(TASK) Transcribe all records below exactly, without images.

____________

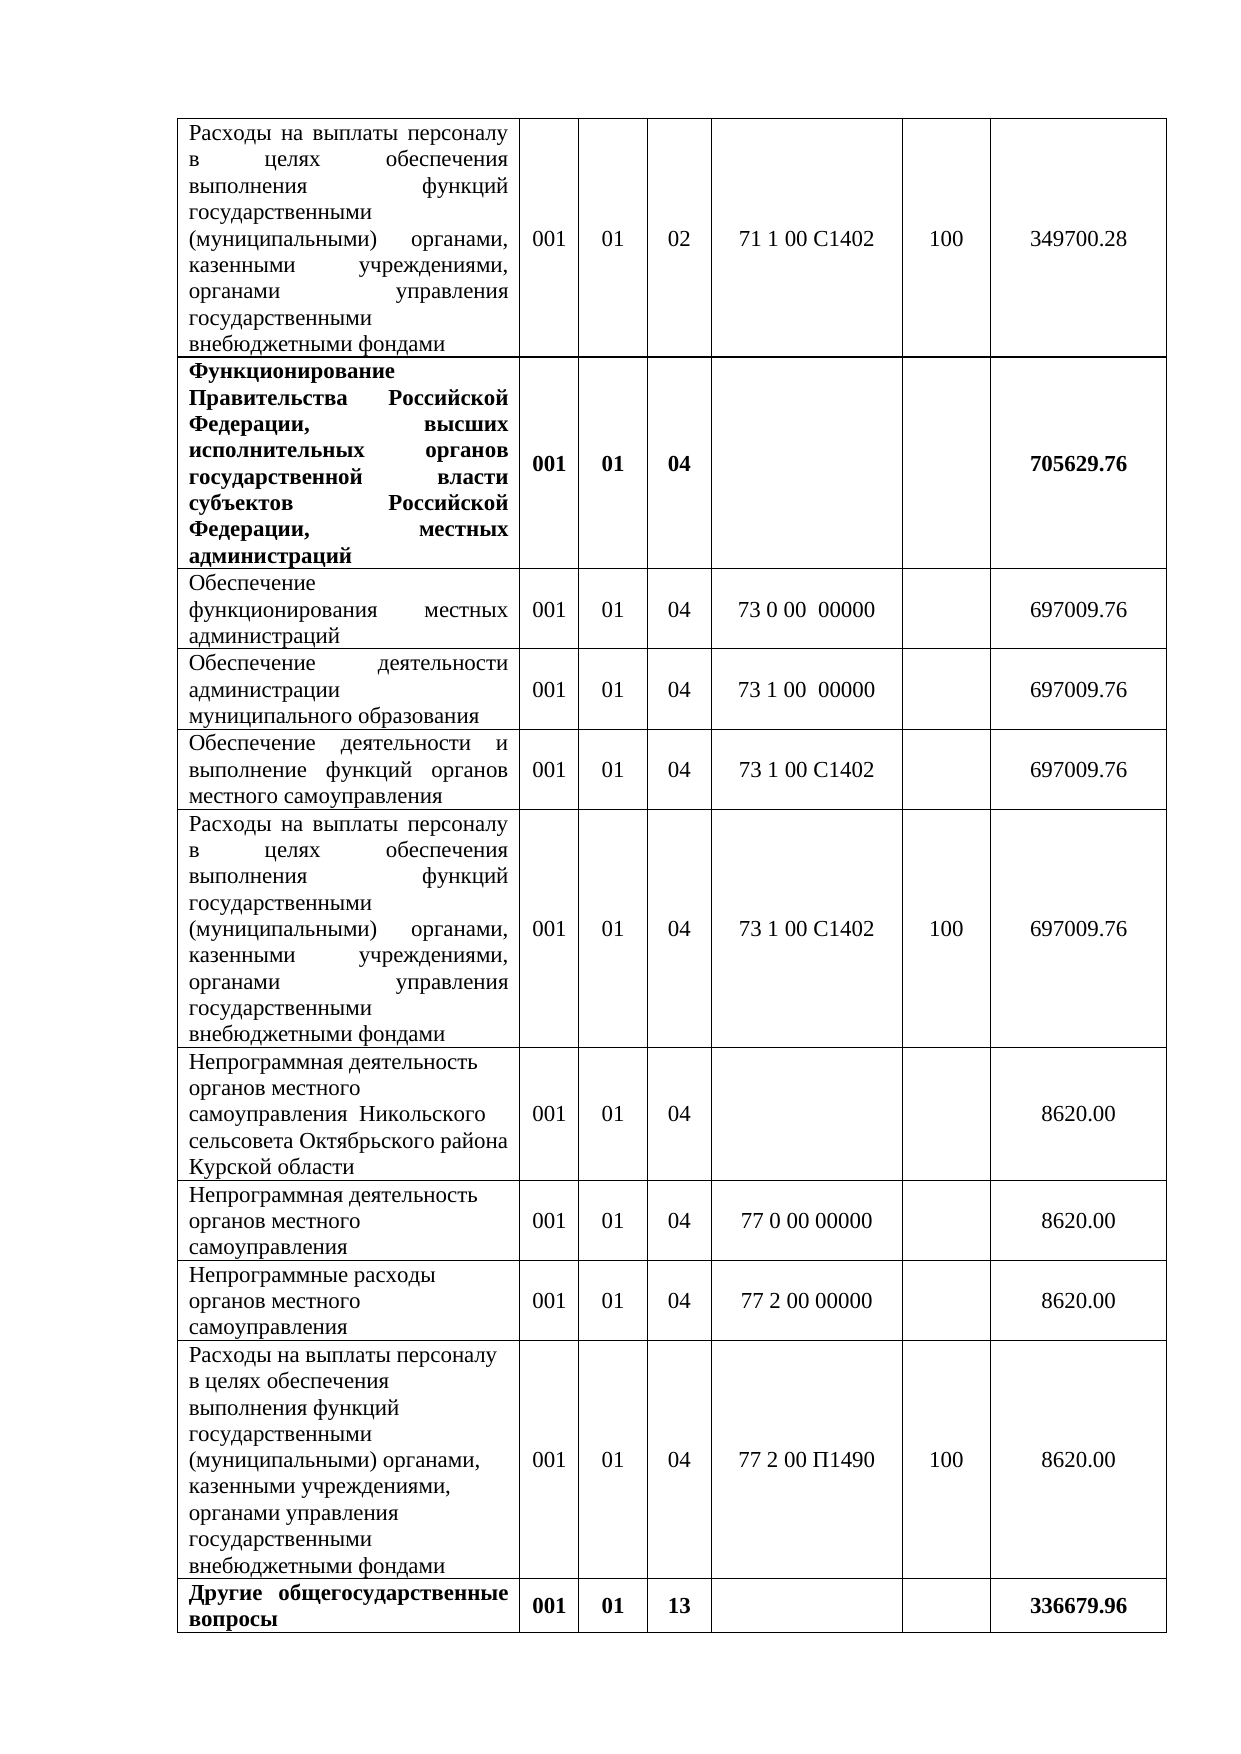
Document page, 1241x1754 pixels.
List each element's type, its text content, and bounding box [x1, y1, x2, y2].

table_cell 13 [648, 1579, 711, 1632]
table_cell 8620.00 [991, 1341, 1166, 1578]
table_cell 697009.76 [991, 569, 1166, 648]
table_cell 02 [648, 119, 711, 356]
table_cell [712, 358, 902, 568]
table_cell 697009.76 [991, 810, 1166, 1047]
table_cell 01 [579, 358, 647, 568]
table_cell 697009.76 [991, 730, 1166, 808]
table_cell Другие общегосударственные вопросы [178, 1579, 519, 1632]
table_cell 04 [648, 569, 711, 648]
table_cell 01 [579, 1261, 647, 1340]
table_cell 001 [520, 119, 578, 356]
table_cell 04 [648, 649, 711, 728]
table_cell 001 [520, 1181, 578, 1260]
table_cell 01 [579, 1579, 647, 1632]
table_cell 001 [520, 810, 578, 1047]
table_cell 73 0 00 00000 [712, 569, 902, 648]
table_cell 77 0 00 00000 [712, 1181, 902, 1260]
table_cell 73 1 00 00000 [712, 649, 902, 728]
table_cell Обеспечение деятельности администрации муниципального образования [178, 649, 519, 728]
table_cell 8620.00 [991, 1181, 1166, 1260]
table_cell Расходы на выплаты персоналу в целях обеспечения выполнения функций государственными (муниципальными) органами, казенными учреждениями, органами управления государственными внебюджетными фондами [178, 810, 519, 1047]
table_cell 04 [648, 1261, 711, 1340]
table_cell [903, 1579, 990, 1632]
table_cell 77 2 00 П1490 [712, 1341, 902, 1578]
table_cell 04 [648, 1181, 711, 1260]
table_cell Расходы на выплаты персоналу в целях обеспечения выполнения функций государственными (муниципальными) органами, казенными учреждениями, органами управления государственными внебюджетными фондами [178, 1341, 519, 1578]
table_cell 01 [579, 810, 647, 1047]
table_cell [903, 569, 990, 648]
table_cell 04 [648, 358, 711, 568]
table_cell Обеспечение функционирования местных администраций [178, 569, 519, 648]
table_cell 04 [648, 730, 711, 808]
table_cell 8620.00 [991, 1048, 1166, 1179]
table_cell 01 [579, 1048, 647, 1179]
table_cell 697009.76 [991, 649, 1166, 728]
table_cell 73 1 00 С1402 [712, 810, 902, 1047]
table_cell 001 [520, 1261, 578, 1340]
table_cell Обеспечение деятельности и выполнение функций органов местного самоуправления [178, 730, 519, 808]
table_cell 01 [579, 1341, 647, 1578]
table_cell 001 [520, 1579, 578, 1632]
table_cell 01 [579, 119, 647, 356]
table_cell 01 [579, 569, 647, 648]
table_cell 001 [520, 569, 578, 648]
table_cell [903, 730, 990, 808]
table_cell 04 [648, 1048, 711, 1179]
table_cell 001 [520, 1048, 578, 1179]
table_cell 04 [648, 810, 711, 1047]
table_cell 349700.28 [991, 119, 1166, 356]
table_cell 001 [520, 1341, 578, 1578]
table_cell 001 [520, 730, 578, 808]
table_cell 73 1 00 С1402 [712, 730, 902, 808]
table_cell 01 [579, 730, 647, 808]
table_cell Непрограммная деятельность органов местного самоуправления [178, 1181, 519, 1260]
table_cell Функционирование Правительства Российской Федерации, высших исполнительных органов государственной власти субъектов Российской Федерации, местных администраций [178, 358, 519, 568]
table_cell 001 [520, 358, 578, 568]
table_cell 336679.96 [991, 1579, 1166, 1632]
table_cell [903, 649, 990, 728]
table_cell 100 [903, 119, 990, 356]
table_cell 71 1 00 С1402 [712, 119, 902, 356]
table_cell 01 [579, 649, 647, 728]
table_cell [712, 1579, 902, 1632]
table_cell 04 [648, 1341, 711, 1578]
table_cell Непрограммная деятельность органов местного самоуправления Никольского сельсовета Октябрьского района Курской области [178, 1048, 519, 1179]
table_cell [903, 1261, 990, 1340]
table_cell 8620.00 [991, 1261, 1166, 1340]
table_cell Непрограммные расходы органов местного самоуправления [178, 1261, 519, 1340]
table_cell 100 [903, 810, 990, 1047]
table_cell 77 2 00 00000 [712, 1261, 902, 1340]
table_cell [903, 1048, 990, 1179]
table_cell [712, 1048, 902, 1179]
table_cell [903, 358, 990, 568]
table_cell Расходы на выплаты персоналу в целях обеспечения выполнения функций государственными (муниципальными) органами, казенными учреждениями, органами управления государственными внебюджетными фондами [178, 119, 519, 356]
table_cell [903, 1181, 990, 1260]
table_cell 01 [579, 1181, 647, 1260]
table_cell 100 [903, 1341, 990, 1578]
table_cell 705629.76 [991, 358, 1166, 568]
table_cell 001 [520, 649, 578, 728]
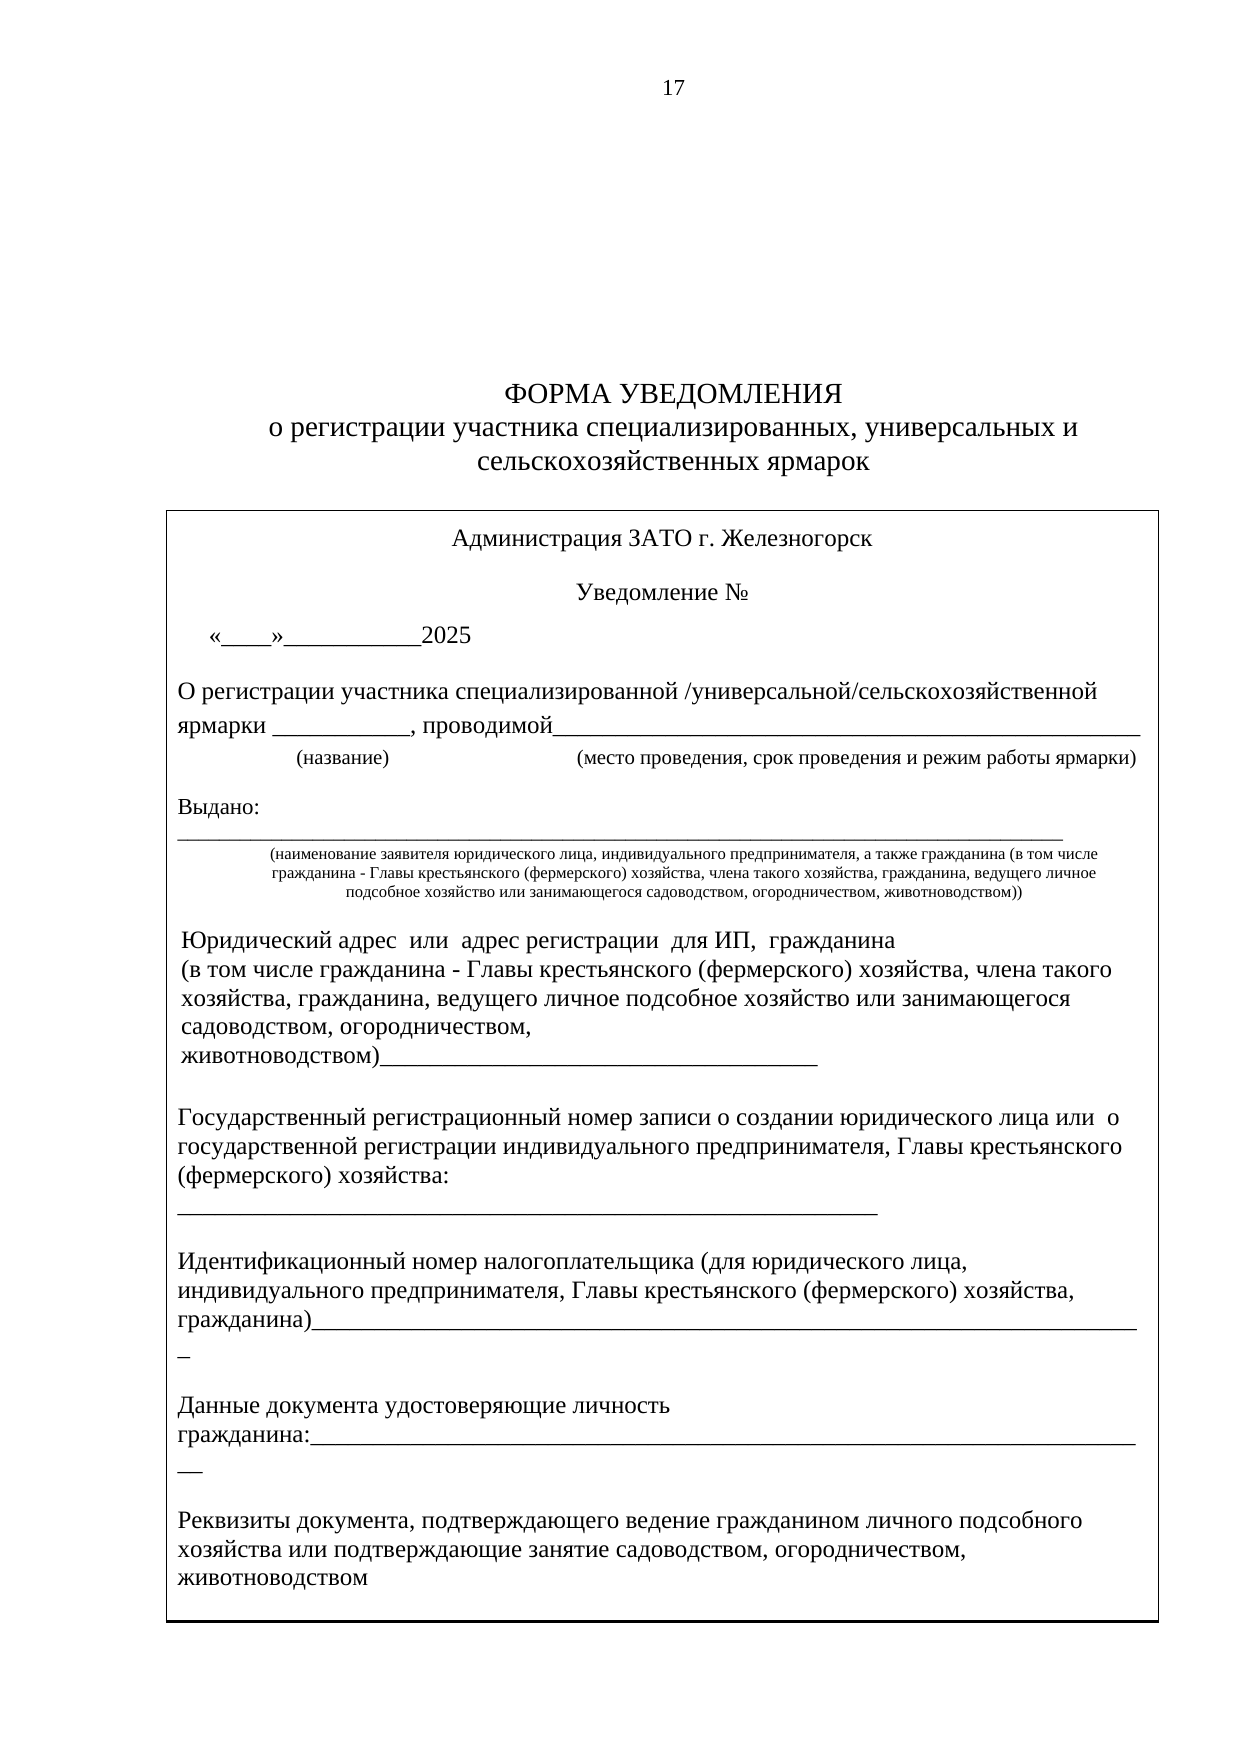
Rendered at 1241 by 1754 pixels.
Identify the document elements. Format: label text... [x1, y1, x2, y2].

____________

(WRITTEN SOLUTION)
Document page, 1241x1754 pixels.
List each element's type, its text content, and bounding box [x1, y1, x2, y2].

table_cell 13 [648, 1579, 711, 1632]
table_cell 8620.00 [991, 1341, 1166, 1578]
table_cell 697009.76 [991, 569, 1166, 648]
table_cell 02 [648, 119, 711, 356]
table_cell [712, 358, 902, 568]
table_cell 697009.76 [991, 810, 1166, 1047]
table_cell 01 [579, 358, 647, 568]
table_cell 697009.76 [991, 730, 1166, 808]
table_cell Другие общегосударственные вопросы [178, 1579, 519, 1632]
table_cell 04 [648, 569, 711, 648]
table_cell 01 [579, 1261, 647, 1340]
table_cell 001 [520, 119, 578, 356]
table_cell 04 [648, 649, 711, 728]
table_cell 001 [520, 1181, 578, 1260]
table_cell 01 [579, 1579, 647, 1632]
table_cell 001 [520, 810, 578, 1047]
table_cell 73 0 00 00000 [712, 569, 902, 648]
table_cell 77 0 00 00000 [712, 1181, 902, 1260]
table_cell 73 1 00 00000 [712, 649, 902, 728]
table_cell Обеспечение деятельности администрации муниципального образования [178, 649, 519, 728]
table_cell 8620.00 [991, 1181, 1166, 1260]
table_cell Расходы на выплаты персоналу в целях обеспечения выполнения функций государственными (муниципальными) органами, казенными учреждениями, органами управления государственными внебюджетными фондами [178, 810, 519, 1047]
table_cell 04 [648, 1261, 711, 1340]
table_cell [903, 1579, 990, 1632]
table_cell 77 2 00 П1490 [712, 1341, 902, 1578]
table_cell 04 [648, 1181, 711, 1260]
table_cell Расходы на выплаты персоналу в целях обеспечения выполнения функций государственными (муниципальными) органами, казенными учреждениями, органами управления государственными внебюджетными фондами [178, 1341, 519, 1578]
table_cell 01 [579, 810, 647, 1047]
table_cell [903, 569, 990, 648]
table_cell 04 [648, 358, 711, 568]
table_cell Обеспечение функционирования местных администраций [178, 569, 519, 648]
table_cell 04 [648, 730, 711, 808]
table_cell 8620.00 [991, 1048, 1166, 1179]
table_cell 01 [579, 1048, 647, 1179]
table_cell 697009.76 [991, 649, 1166, 728]
table_cell 73 1 00 С1402 [712, 810, 902, 1047]
table_cell 001 [520, 1261, 578, 1340]
table_cell Обеспечение деятельности и выполнение функций органов местного самоуправления [178, 730, 519, 808]
table_cell 01 [579, 1341, 647, 1578]
table_cell 001 [520, 1579, 578, 1632]
table_cell 01 [579, 119, 647, 356]
table_cell 01 [579, 569, 647, 648]
table_cell 001 [520, 569, 578, 648]
table_cell [903, 730, 990, 808]
table_cell 04 [648, 1048, 711, 1179]
table_cell 001 [520, 1048, 578, 1179]
table_cell 04 [648, 810, 711, 1047]
table_cell 349700.28 [991, 119, 1166, 356]
table_cell 001 [520, 1341, 578, 1578]
table_cell 001 [520, 730, 578, 808]
table_cell 73 1 00 С1402 [712, 730, 902, 808]
table_cell 01 [579, 730, 647, 808]
table_cell Непрограммная деятельность органов местного самоуправления [178, 1181, 519, 1260]
table_cell Функционирование Правительства Российской Федерации, высших исполнительных органов государственной власти субъектов Российской Федерации, местных администраций [178, 358, 519, 568]
table_cell 001 [520, 358, 578, 568]
table_cell 336679.96 [991, 1579, 1166, 1632]
table_cell [903, 649, 990, 728]
table_cell 100 [903, 119, 990, 356]
table_cell 71 1 00 С1402 [712, 119, 902, 356]
table_cell 01 [579, 649, 647, 728]
table_cell [712, 1579, 902, 1632]
table_cell 04 [648, 1341, 711, 1578]
table_cell Непрограммная деятельность органов местного самоуправления Никольского сельсовета Октябрьского района Курской области [178, 1048, 519, 1179]
table_cell [903, 1261, 990, 1340]
table_cell 8620.00 [991, 1261, 1166, 1340]
table_cell Непрограммные расходы органов местного самоуправления [178, 1261, 519, 1340]
table_cell 100 [903, 810, 990, 1047]
table_cell 77 2 00 00000 [712, 1261, 902, 1340]
table_cell [903, 1048, 990, 1179]
table_cell [712, 1048, 902, 1179]
table_cell [903, 358, 990, 568]
table_cell Расходы на выплаты персоналу в целях обеспечения выполнения функций государственными (муниципальными) органами, казенными учреждениями, органами управления государственными внебюджетными фондами [178, 119, 519, 356]
table_cell [903, 1181, 990, 1260]
table_cell 01 [579, 1181, 647, 1260]
table_cell 100 [903, 1341, 990, 1578]
table_cell 705629.76 [991, 358, 1166, 568]
table_cell 001 [520, 649, 578, 728]
Rendered at 1241 by 1754 pixels.
Identify the document elements. Format: label text... [x1, y1, x2, y2].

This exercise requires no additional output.